During the tour to Kazakhstan and six other countries, Henry Moore – the Printmaker was seen by a total of 80,000 people, and revealed personal stories of local artists, curators, visitors and museums that have been influenced by Henry Moore over the past seven decades. Henry Moore Comes Home explores the artist’s enduring international influence, as well as the main themes that can be found in Henry Moore’s graphics and sculpture.

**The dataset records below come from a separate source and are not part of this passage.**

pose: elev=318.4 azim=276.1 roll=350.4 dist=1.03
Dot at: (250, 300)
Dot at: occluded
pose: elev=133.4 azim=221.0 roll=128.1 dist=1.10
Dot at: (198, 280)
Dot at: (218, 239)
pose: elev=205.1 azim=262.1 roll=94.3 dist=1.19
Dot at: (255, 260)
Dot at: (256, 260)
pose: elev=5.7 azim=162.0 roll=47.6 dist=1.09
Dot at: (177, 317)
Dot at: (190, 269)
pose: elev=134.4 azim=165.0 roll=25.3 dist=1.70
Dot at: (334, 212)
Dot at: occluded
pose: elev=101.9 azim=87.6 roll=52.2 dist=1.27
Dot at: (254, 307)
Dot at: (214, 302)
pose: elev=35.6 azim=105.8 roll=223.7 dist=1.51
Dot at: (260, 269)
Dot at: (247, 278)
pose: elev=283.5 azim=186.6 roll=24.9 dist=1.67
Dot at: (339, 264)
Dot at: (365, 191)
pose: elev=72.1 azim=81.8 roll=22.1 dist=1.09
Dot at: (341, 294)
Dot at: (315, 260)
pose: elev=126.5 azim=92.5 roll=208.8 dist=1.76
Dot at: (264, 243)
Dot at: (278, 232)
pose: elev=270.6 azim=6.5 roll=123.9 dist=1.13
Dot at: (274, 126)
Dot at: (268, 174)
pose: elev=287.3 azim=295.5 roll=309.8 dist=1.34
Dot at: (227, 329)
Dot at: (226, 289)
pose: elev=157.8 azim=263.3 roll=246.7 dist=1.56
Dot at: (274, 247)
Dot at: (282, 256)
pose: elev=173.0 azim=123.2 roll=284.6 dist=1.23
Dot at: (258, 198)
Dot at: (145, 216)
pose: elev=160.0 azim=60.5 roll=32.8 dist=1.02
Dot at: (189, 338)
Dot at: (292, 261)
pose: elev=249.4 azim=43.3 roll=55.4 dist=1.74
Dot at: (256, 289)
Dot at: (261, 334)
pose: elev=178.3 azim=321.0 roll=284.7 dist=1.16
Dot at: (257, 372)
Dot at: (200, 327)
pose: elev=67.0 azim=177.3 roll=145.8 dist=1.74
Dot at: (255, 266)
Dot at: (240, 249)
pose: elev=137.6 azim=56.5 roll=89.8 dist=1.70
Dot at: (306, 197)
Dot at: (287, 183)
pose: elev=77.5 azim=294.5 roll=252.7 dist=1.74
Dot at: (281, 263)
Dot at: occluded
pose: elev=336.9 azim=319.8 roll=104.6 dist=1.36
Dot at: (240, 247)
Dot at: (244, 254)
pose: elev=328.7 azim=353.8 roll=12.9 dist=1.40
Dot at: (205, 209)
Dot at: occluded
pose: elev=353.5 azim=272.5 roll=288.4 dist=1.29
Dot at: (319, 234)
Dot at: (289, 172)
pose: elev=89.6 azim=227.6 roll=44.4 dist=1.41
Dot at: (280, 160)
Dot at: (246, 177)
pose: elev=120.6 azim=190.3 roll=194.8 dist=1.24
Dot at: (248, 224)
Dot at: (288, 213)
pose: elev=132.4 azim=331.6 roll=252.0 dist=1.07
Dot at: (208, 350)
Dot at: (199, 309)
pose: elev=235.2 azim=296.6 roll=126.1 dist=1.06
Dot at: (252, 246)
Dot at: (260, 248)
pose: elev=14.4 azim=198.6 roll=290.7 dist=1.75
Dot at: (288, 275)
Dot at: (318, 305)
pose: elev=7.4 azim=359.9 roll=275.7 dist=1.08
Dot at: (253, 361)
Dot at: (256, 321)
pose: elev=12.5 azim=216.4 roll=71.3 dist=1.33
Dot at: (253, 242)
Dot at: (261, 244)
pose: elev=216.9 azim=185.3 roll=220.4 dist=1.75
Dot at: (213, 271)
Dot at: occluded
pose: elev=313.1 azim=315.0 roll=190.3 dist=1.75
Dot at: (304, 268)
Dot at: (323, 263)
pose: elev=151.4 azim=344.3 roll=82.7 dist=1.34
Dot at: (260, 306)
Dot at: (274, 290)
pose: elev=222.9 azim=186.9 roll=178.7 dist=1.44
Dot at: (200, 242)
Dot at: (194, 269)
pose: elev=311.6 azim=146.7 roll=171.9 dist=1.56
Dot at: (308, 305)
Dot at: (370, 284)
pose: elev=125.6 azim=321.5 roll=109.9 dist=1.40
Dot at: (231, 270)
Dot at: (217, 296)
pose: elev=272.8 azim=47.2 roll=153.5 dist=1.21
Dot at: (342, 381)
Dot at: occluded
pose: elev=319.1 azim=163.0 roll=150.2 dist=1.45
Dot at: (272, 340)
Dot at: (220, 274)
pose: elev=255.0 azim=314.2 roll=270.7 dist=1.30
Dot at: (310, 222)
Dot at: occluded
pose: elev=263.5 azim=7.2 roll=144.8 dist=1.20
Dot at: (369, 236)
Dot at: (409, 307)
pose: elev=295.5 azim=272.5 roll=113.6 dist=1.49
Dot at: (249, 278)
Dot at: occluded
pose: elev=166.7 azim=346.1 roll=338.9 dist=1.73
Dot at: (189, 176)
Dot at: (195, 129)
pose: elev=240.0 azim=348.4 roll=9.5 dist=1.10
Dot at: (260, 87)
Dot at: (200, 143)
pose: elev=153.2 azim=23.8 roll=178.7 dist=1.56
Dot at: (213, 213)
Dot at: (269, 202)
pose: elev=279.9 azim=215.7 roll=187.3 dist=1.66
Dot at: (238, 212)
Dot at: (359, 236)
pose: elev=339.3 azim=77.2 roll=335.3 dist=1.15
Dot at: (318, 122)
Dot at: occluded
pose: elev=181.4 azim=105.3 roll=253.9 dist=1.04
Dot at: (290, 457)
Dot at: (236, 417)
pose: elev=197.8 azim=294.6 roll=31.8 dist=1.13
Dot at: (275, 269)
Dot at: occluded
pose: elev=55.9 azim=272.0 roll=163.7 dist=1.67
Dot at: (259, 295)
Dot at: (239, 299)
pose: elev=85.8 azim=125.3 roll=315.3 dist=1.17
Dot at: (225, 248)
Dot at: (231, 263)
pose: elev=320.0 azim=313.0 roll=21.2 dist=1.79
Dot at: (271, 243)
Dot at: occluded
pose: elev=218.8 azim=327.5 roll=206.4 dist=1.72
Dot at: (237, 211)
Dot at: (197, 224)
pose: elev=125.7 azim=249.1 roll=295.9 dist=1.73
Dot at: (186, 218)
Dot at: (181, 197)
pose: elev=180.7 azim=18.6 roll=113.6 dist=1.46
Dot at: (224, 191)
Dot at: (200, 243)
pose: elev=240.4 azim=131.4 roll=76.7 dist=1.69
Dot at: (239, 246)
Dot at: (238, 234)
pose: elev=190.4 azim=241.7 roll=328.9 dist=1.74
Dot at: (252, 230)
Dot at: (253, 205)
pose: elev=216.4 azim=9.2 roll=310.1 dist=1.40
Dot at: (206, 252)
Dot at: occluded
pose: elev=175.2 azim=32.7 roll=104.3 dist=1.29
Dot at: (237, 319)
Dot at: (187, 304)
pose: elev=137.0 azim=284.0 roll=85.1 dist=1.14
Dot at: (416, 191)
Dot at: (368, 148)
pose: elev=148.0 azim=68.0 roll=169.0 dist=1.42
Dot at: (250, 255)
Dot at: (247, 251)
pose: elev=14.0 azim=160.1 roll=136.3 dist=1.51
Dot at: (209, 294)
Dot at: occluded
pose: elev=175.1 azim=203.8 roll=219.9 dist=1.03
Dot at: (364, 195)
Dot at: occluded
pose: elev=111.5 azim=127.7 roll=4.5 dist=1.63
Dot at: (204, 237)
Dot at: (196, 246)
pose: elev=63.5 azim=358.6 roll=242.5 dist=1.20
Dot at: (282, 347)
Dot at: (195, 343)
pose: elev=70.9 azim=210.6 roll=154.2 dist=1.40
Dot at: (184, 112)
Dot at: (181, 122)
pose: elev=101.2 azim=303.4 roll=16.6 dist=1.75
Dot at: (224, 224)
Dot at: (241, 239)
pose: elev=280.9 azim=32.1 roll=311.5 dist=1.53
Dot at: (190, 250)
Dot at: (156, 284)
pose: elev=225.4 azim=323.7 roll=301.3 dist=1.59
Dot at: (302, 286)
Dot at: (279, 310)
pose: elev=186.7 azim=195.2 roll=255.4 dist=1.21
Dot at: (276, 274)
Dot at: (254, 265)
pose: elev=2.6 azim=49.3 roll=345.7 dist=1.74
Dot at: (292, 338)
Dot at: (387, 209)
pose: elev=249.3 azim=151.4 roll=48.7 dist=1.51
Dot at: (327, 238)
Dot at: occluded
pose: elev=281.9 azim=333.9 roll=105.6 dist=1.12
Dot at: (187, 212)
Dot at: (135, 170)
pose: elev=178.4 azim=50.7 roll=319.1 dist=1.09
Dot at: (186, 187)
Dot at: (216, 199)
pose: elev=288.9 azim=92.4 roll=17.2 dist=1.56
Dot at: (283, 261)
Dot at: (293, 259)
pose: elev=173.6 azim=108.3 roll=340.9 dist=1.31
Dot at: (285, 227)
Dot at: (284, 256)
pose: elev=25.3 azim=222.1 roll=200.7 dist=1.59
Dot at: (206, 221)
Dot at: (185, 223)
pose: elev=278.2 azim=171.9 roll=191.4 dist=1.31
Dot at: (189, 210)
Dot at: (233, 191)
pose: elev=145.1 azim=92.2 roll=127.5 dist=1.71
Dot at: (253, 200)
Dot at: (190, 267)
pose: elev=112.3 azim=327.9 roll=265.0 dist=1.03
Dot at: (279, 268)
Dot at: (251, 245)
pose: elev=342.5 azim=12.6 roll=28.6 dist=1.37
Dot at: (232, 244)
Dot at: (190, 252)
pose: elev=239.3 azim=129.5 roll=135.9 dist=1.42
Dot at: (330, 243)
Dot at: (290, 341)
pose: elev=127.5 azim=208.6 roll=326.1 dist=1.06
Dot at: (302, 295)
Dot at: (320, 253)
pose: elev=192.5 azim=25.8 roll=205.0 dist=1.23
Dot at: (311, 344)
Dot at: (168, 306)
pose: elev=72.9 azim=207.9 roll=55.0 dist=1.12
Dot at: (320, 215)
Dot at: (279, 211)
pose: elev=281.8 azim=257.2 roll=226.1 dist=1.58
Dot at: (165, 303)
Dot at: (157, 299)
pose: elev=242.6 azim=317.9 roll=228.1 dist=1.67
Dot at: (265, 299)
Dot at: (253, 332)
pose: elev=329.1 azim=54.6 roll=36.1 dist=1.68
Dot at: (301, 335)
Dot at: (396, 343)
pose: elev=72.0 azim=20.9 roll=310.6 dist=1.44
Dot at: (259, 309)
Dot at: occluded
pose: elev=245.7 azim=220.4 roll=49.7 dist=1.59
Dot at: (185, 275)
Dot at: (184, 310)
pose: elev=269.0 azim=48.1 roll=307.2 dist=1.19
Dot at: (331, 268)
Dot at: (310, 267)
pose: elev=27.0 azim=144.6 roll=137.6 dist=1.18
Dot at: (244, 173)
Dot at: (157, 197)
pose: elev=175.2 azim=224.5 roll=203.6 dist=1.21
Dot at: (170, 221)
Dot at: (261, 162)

Mastering the art of printmaking

As part of the educational programme around Henry Moore – the Printmaker, UK artist Sarah Gillett led printmaking workshops in Almaty in February 2014. We spoke to Sarah about her impressions about the Museum and the workshops:

“On an apple tree lined avenue in Almaty, the State Museum of Arts is a grand building showing the best of Kazakh fine art as well as sculpture and graphics of Soviet realism from the 1970s. I think Moore would have loved the museum and its ethnographic objects so it was the perfect venue for the Henry Moore exhibition and workshops.

The workshops explored one of Moore’s greatest fascinations: the relationship between the artist, the figure and the landscape.

It attracted the most diverse range of people of all the countries involved in the tour: art critics and journalists, professors, architects, costume designers, film producers, students, museum curators, teachers and artists. 

Students studied the Moore works and drew onto the paper carefully placed on top of sheets of inked plastic. We played with our results, cutting up and reassembling prints and drawings to make a series of Moore ‘pop-ups’, sculptural objects that we arranged together, photographed and posted onto Instagram.”

– from Sarah Gillett’s interview to the British Council, October 2015.